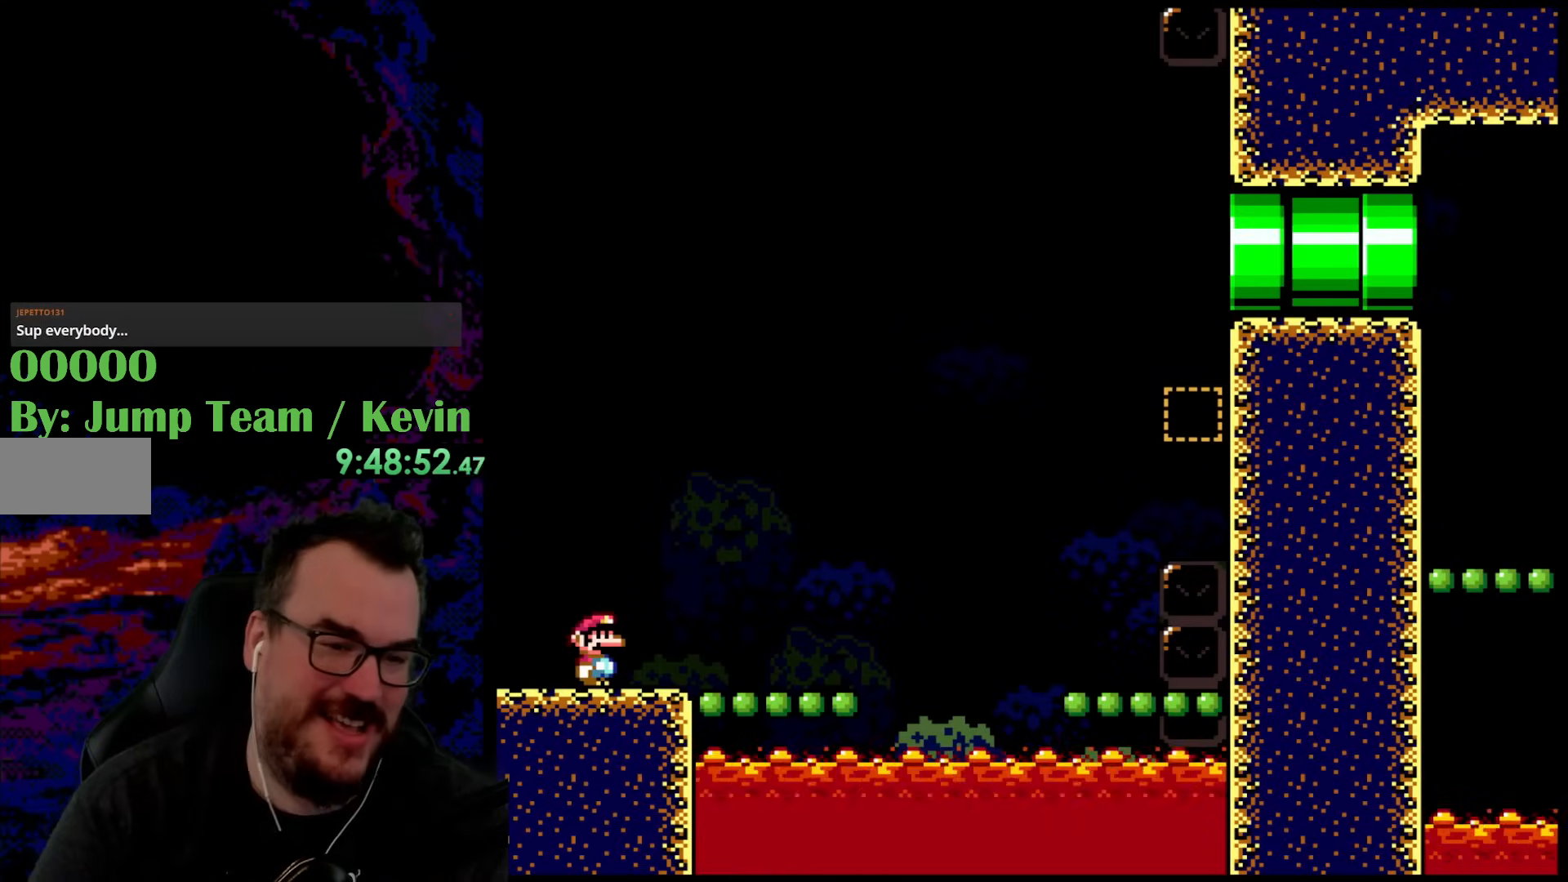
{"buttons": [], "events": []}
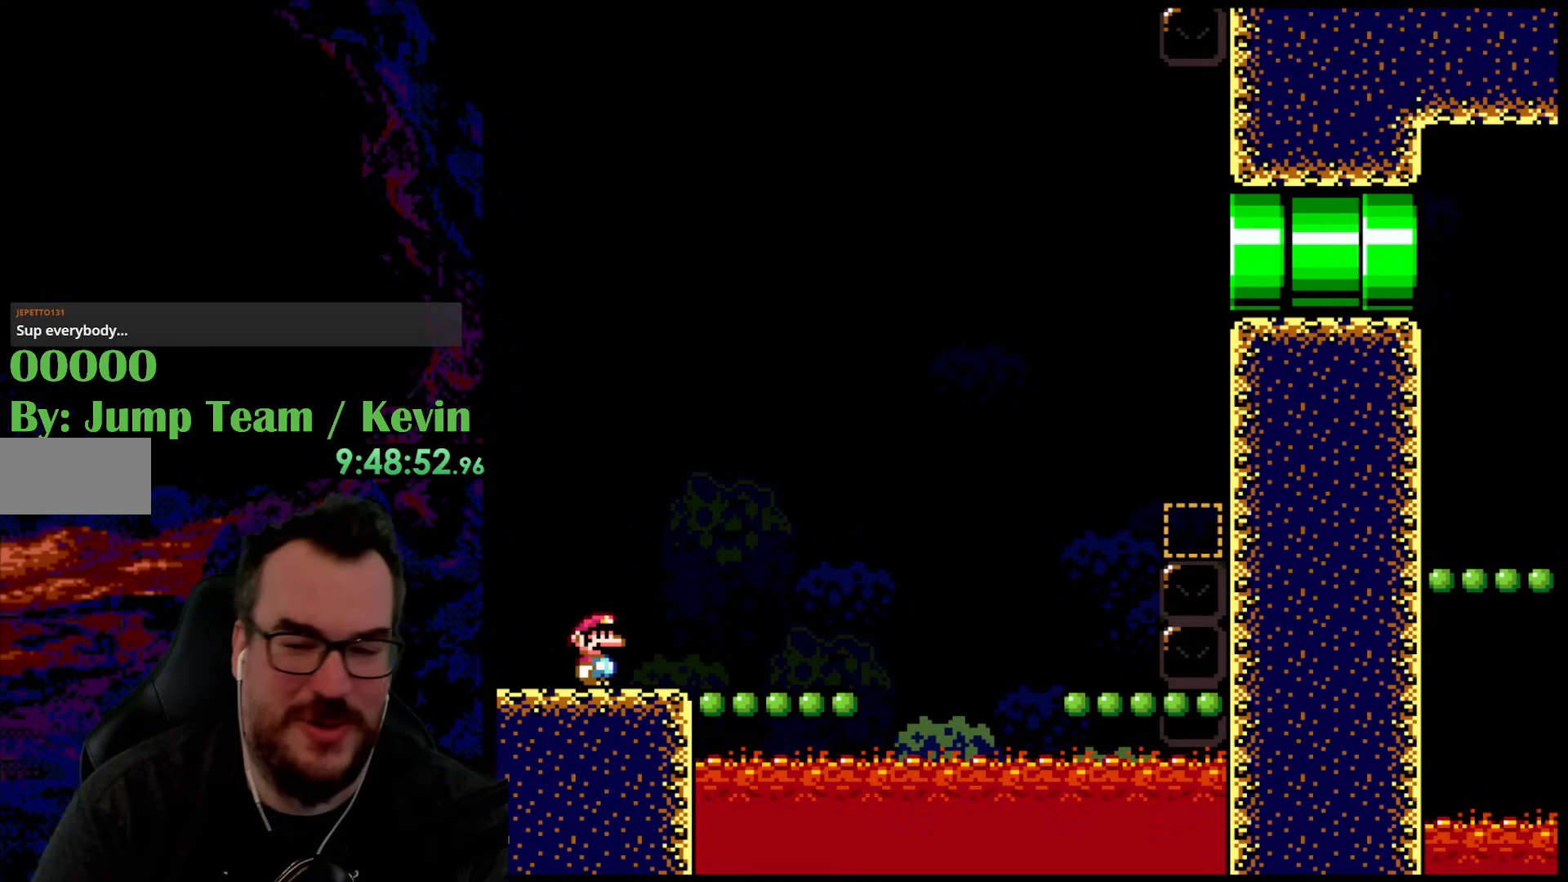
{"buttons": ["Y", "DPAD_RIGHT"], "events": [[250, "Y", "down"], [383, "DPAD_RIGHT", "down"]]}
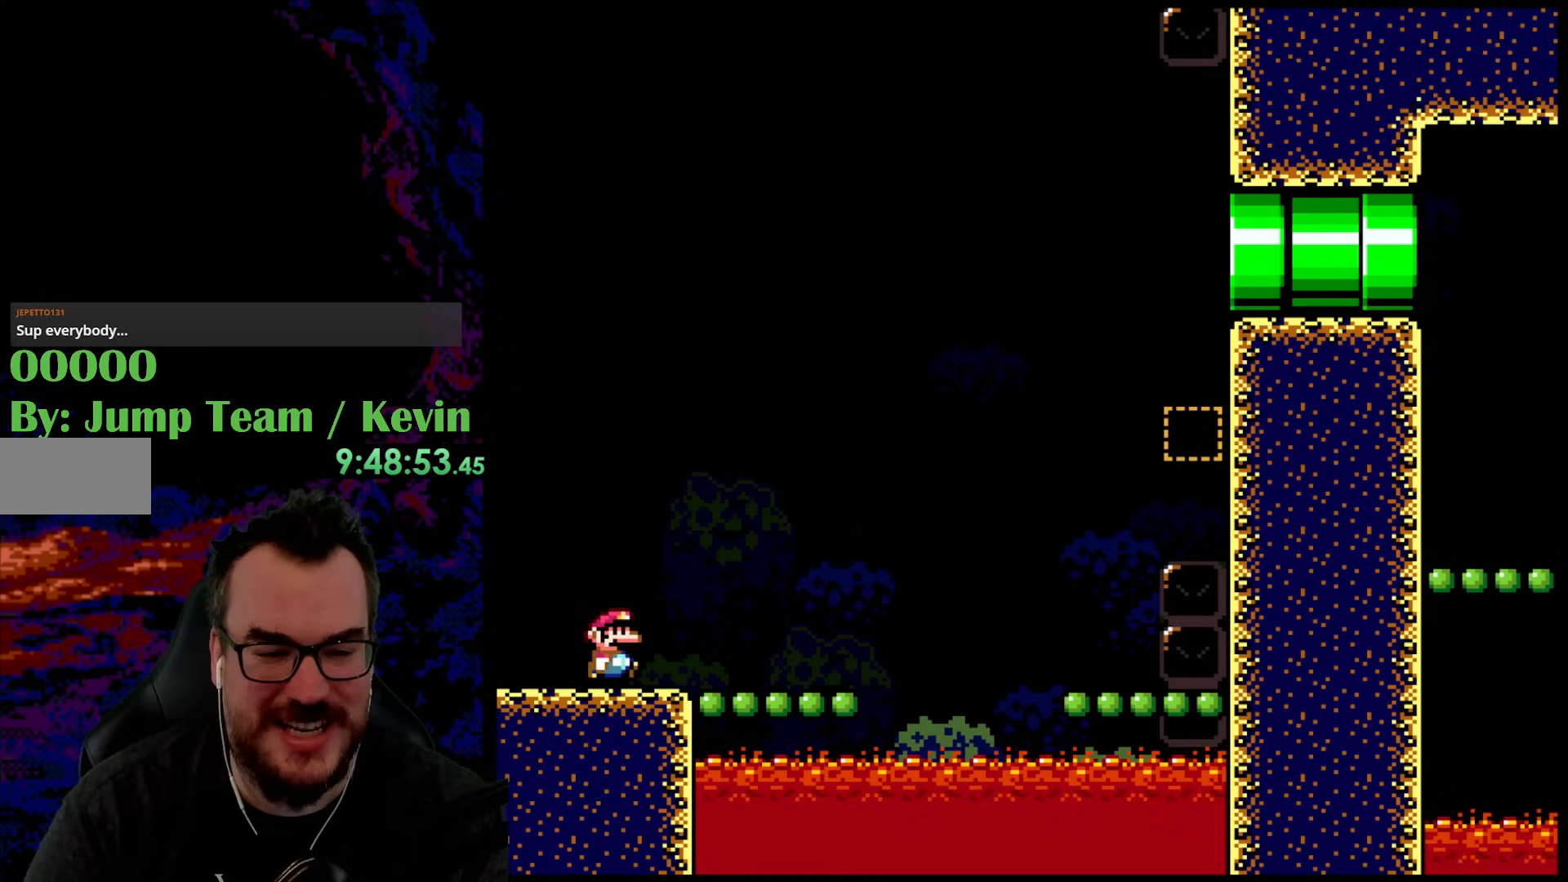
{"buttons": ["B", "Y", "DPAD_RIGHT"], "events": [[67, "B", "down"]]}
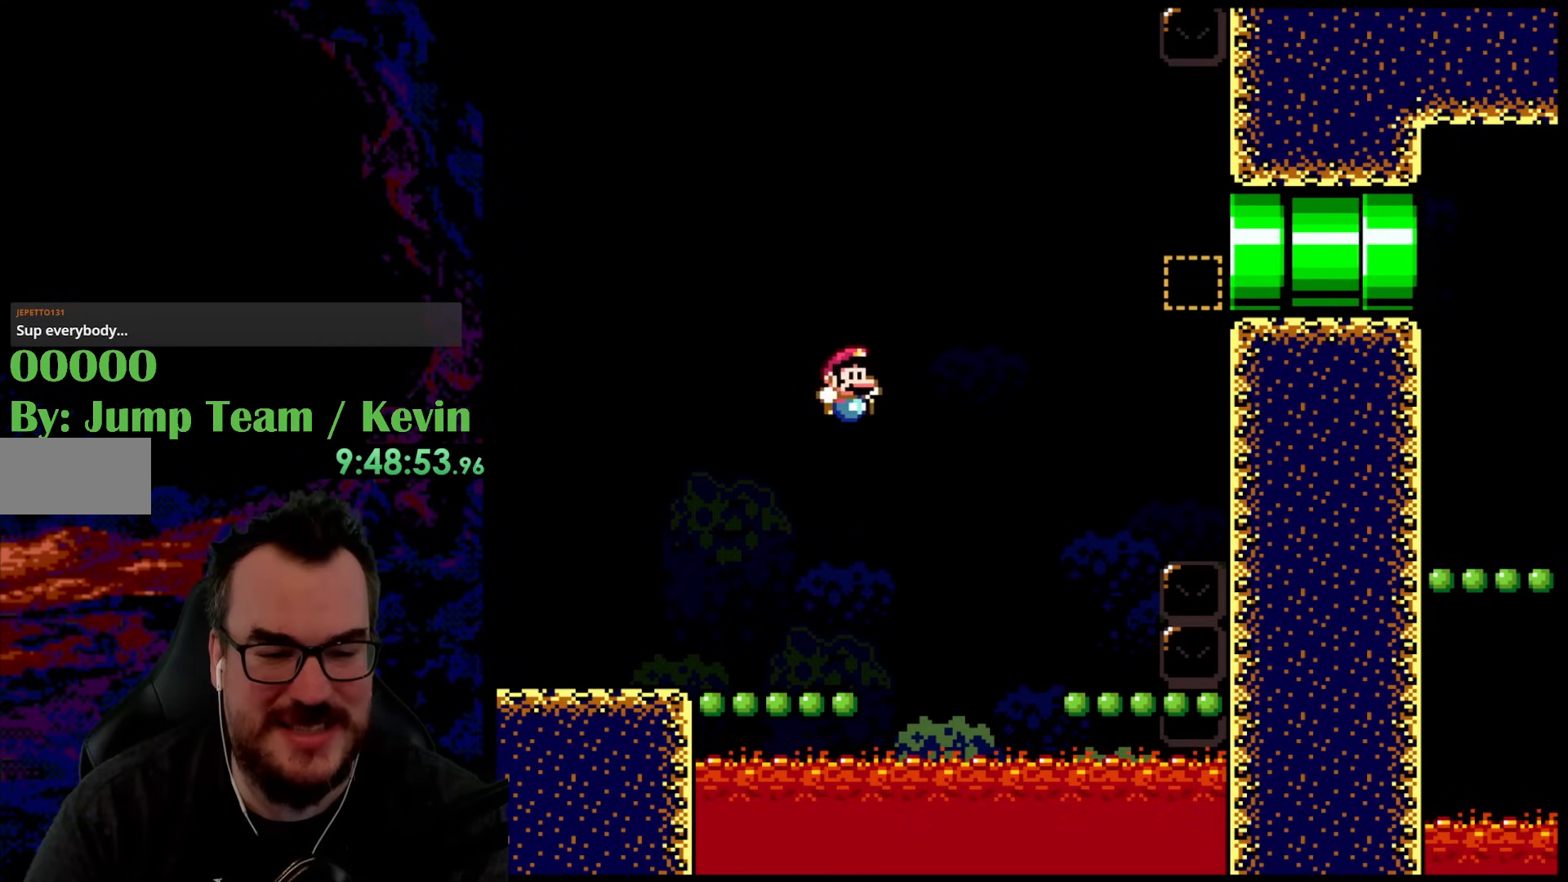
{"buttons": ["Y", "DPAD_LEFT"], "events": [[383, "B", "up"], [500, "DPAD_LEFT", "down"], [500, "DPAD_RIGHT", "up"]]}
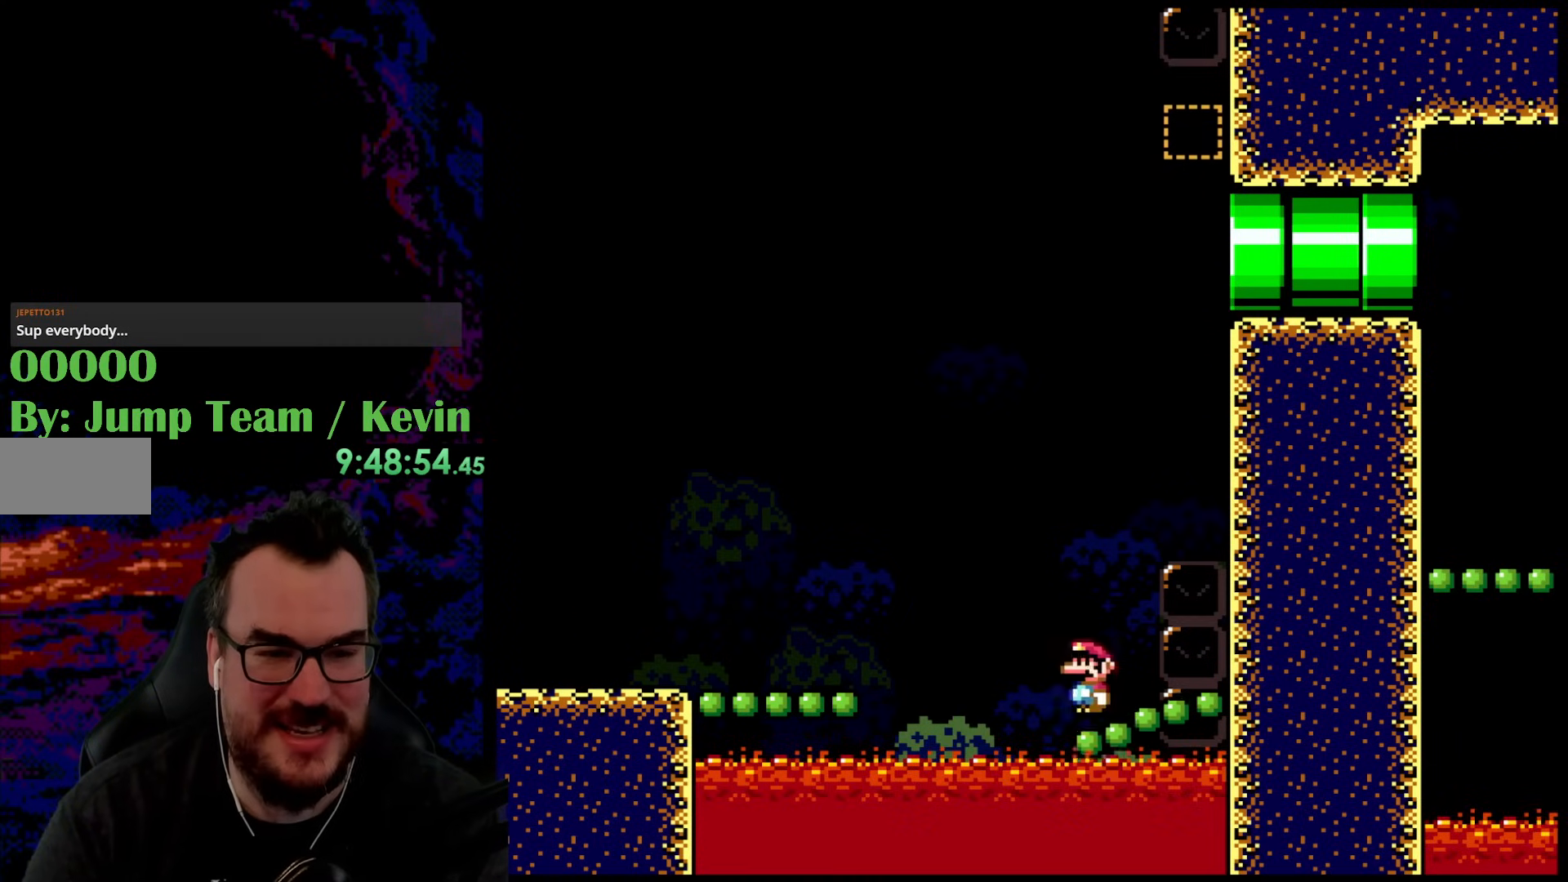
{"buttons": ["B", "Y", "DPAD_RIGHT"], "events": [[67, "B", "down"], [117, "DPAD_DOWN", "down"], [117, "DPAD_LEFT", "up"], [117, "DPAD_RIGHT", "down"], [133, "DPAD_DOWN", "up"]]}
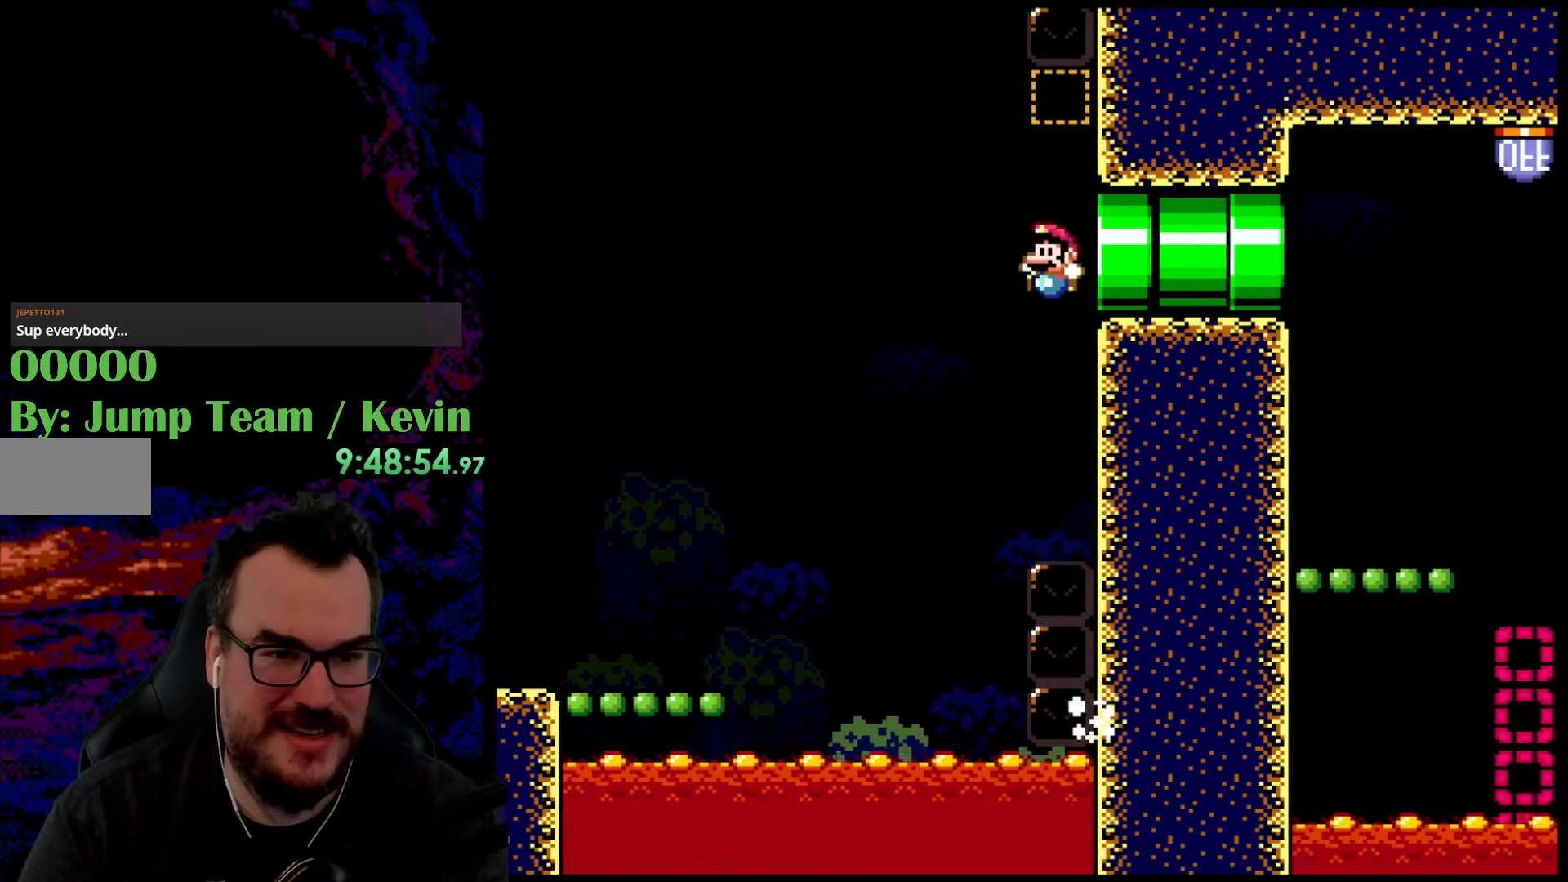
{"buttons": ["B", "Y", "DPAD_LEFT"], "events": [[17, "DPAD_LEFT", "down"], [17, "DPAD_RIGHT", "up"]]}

━━━━━━━━

▶ WHAT YOU HAVE TO DO:
A faithful copy of every record is needed here. Leave the images out of it.

▶ EXPECTED OUTPUT:
{"buttons": [], "events": []}
{"buttons": ["Y", "DPAD_RIGHT"], "events": [[250, "Y", "down"], [383, "DPAD_RIGHT", "down"]]}
{"buttons": ["B", "Y", "DPAD_RIGHT"], "events": [[67, "B", "down"]]}
{"buttons": ["Y", "DPAD_LEFT"], "events": [[383, "B", "up"], [500, "DPAD_LEFT", "down"], [500, "DPAD_RIGHT", "up"]]}
{"buttons": ["B", "Y", "DPAD_RIGHT"], "events": [[67, "B", "down"], [117, "DPAD_DOWN", "down"], [117, "DPAD_LEFT", "up"], [117, "DPAD_RIGHT", "down"], [133, "DPAD_DOWN", "up"]]}
{"buttons": ["B", "Y", "DPAD_LEFT"], "events": [[17, "DPAD_LEFT", "down"], [17, "DPAD_RIGHT", "up"]]}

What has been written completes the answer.